**Information provided**:
****************

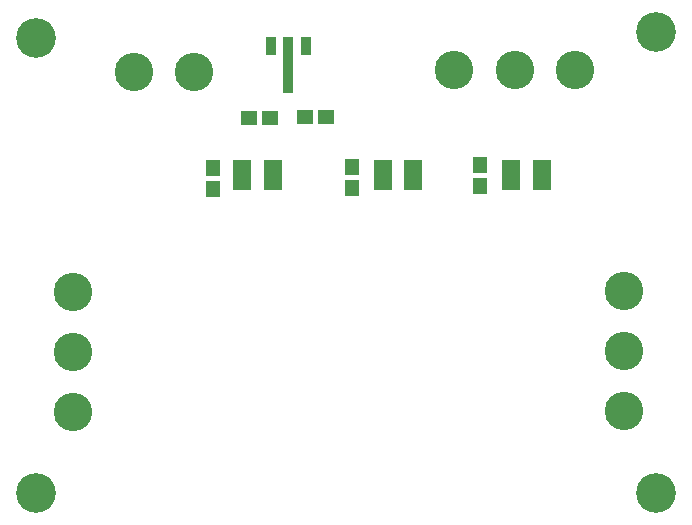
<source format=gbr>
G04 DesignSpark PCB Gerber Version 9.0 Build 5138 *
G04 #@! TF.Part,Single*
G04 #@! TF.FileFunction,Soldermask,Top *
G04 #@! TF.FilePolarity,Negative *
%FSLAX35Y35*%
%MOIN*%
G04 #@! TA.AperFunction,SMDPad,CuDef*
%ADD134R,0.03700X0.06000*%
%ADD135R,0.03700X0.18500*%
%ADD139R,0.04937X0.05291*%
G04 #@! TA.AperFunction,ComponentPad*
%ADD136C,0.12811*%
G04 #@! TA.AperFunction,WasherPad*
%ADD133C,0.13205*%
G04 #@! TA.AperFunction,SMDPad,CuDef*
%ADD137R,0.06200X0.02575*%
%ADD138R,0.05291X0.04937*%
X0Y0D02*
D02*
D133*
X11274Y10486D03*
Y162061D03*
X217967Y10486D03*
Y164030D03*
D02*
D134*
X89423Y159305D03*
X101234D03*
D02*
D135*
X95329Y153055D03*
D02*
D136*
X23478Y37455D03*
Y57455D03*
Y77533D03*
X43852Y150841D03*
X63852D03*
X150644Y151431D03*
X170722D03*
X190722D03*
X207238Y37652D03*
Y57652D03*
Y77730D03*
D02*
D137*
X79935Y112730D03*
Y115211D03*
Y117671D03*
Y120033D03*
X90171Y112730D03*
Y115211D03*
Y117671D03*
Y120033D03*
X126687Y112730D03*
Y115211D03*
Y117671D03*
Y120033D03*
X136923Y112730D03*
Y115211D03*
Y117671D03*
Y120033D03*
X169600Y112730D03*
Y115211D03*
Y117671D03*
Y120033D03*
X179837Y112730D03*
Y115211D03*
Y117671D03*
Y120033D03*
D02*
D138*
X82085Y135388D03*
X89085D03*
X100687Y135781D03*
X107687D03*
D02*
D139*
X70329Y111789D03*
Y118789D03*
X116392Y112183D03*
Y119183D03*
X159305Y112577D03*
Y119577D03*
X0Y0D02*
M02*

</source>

****************

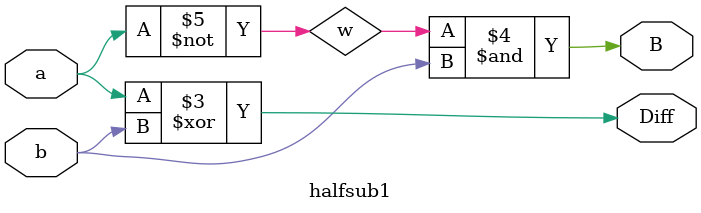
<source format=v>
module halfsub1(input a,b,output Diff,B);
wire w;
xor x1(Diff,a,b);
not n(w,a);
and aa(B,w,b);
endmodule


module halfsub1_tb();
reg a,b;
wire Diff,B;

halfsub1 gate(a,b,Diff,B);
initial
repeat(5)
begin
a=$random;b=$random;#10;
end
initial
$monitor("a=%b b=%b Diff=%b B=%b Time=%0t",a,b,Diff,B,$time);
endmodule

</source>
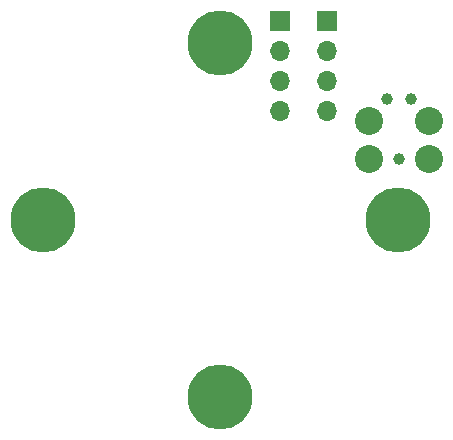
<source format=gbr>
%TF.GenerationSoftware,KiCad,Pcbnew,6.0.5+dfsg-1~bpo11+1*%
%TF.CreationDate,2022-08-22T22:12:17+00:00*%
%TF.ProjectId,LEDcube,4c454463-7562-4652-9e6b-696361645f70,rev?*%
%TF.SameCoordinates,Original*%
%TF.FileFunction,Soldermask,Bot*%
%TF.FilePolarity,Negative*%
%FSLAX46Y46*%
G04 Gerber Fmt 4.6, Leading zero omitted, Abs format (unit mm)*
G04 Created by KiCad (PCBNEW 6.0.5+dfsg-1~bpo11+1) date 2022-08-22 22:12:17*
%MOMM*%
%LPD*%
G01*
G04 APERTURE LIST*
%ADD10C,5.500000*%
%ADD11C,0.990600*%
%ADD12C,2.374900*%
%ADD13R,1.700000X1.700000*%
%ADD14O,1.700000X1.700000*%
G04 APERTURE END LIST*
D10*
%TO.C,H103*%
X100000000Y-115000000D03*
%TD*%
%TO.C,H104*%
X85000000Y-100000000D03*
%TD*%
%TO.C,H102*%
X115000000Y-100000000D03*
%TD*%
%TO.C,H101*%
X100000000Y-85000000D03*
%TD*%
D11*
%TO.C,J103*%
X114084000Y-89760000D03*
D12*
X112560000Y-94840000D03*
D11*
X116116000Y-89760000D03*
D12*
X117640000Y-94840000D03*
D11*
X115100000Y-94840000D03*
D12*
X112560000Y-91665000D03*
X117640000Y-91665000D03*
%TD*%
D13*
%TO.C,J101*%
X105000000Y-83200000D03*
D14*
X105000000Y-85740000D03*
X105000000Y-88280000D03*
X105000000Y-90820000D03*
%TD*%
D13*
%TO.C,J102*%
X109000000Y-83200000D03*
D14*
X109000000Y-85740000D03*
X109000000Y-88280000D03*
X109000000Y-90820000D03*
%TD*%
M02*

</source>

****************

**What is expected**: Give back the records above exactly, limited to the lines between the one holding "X150644Y151431D03*" and the one holding "X159305Y112577D03*", inclusive.

**Response area**:
X150644Y151431D03*
X170722D03*
X190722D03*
X207238Y37652D03*
Y57652D03*
Y77730D03*
D02*
D137*
X79935Y112730D03*
Y115211D03*
Y117671D03*
Y120033D03*
X90171Y112730D03*
Y115211D03*
Y117671D03*
Y120033D03*
X126687Y112730D03*
Y115211D03*
Y117671D03*
Y120033D03*
X136923Y112730D03*
Y115211D03*
Y117671D03*
Y120033D03*
X169600Y112730D03*
Y115211D03*
Y117671D03*
Y120033D03*
X179837Y112730D03*
Y115211D03*
Y117671D03*
Y120033D03*
D02*
D138*
X82085Y135388D03*
X89085D03*
X100687Y135781D03*
X107687D03*
D02*
D139*
X70329Y111789D03*
Y118789D03*
X116392Y112183D03*
Y119183D03*
X159305Y112577D03*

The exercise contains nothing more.